#### INPUT DATA
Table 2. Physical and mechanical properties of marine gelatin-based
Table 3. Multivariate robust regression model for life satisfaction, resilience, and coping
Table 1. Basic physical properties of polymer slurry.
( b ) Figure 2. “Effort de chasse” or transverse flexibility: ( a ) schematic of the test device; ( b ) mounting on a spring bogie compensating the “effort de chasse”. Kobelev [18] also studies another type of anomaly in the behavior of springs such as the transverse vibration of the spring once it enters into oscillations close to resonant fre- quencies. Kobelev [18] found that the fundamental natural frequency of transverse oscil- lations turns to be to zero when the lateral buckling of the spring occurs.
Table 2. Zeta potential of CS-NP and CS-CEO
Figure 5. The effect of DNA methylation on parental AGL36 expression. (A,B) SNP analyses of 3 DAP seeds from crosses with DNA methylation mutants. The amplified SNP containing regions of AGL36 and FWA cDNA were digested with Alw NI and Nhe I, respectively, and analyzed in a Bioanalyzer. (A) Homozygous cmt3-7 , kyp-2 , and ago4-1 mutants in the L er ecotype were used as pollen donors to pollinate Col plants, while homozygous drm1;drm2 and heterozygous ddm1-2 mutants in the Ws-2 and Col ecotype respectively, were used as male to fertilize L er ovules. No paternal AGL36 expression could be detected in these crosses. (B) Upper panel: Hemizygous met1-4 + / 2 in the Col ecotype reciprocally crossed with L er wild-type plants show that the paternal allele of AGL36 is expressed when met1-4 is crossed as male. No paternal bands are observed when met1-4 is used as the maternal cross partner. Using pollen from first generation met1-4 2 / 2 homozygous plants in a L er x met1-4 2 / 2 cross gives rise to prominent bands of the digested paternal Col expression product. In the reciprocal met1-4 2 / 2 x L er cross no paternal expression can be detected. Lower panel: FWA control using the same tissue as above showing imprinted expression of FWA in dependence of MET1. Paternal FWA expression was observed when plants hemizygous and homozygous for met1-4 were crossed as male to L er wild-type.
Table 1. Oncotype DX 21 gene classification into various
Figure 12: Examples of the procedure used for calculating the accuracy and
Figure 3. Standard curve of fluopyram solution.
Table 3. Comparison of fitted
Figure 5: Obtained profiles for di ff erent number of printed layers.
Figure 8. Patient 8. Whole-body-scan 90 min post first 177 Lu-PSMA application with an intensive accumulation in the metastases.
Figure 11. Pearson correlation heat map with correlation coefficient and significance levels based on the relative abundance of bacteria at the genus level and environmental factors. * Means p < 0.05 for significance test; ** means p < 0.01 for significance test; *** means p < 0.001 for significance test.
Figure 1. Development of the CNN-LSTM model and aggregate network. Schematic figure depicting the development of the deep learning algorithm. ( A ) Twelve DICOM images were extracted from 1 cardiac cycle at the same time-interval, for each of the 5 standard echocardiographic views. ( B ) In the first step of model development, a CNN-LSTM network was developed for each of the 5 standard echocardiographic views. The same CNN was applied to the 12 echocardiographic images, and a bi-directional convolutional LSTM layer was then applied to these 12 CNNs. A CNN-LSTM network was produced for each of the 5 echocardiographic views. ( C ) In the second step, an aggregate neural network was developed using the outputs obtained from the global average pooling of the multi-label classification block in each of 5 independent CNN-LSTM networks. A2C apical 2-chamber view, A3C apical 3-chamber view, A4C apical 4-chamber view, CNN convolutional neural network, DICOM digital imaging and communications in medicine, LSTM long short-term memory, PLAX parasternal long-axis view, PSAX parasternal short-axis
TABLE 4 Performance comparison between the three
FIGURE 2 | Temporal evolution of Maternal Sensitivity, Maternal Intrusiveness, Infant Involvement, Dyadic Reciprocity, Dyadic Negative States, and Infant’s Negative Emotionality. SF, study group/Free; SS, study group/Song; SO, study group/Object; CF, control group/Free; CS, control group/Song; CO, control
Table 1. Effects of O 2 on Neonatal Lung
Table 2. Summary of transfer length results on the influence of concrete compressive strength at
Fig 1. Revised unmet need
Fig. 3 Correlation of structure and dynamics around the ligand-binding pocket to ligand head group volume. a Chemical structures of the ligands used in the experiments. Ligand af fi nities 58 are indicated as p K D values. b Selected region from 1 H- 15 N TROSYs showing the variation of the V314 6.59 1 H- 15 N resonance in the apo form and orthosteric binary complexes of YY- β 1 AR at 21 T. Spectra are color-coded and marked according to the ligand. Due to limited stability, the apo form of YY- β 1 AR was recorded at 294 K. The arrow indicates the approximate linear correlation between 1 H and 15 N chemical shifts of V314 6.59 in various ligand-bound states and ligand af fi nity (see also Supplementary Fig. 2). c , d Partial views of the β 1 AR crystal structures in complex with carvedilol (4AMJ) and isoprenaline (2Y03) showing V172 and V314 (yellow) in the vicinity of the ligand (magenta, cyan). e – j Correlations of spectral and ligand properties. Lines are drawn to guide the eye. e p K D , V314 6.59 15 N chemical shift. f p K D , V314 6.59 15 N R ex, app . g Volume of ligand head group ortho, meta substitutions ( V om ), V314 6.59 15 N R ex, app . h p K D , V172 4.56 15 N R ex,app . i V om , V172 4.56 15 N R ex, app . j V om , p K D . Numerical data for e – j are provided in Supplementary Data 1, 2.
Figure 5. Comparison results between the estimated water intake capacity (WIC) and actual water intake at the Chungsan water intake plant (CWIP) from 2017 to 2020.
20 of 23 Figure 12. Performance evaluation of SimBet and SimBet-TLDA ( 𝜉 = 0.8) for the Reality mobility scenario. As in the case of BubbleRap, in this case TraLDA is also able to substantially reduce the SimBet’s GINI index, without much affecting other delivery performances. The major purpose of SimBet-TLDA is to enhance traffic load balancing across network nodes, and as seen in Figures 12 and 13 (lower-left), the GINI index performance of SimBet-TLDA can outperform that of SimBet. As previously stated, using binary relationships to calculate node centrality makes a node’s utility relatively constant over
########
**WHAT TO DO**
Here the output must be the lines above from the line with "Figure 5: Obtained" to the line with "Figure 11. Pearson", both included, duplicated word for word and nothing else.

**EXPECTED OUTPUT**
Figure 5: Obtained profiles for di ff erent number of printed layers.
Figure 8. Patient 8. Whole-body-scan 90 min post first 177 Lu-PSMA application with an intensive accumulation in the metastases.
Figure 11. Pearson correlation heat map with correlation coefficient and significance levels based on the relative abundance of bacteria at the genus level and environmental factors. * Means p < 0.05 for significance test; ** means p < 0.01 for significance test; *** means p < 0.001 for significance test.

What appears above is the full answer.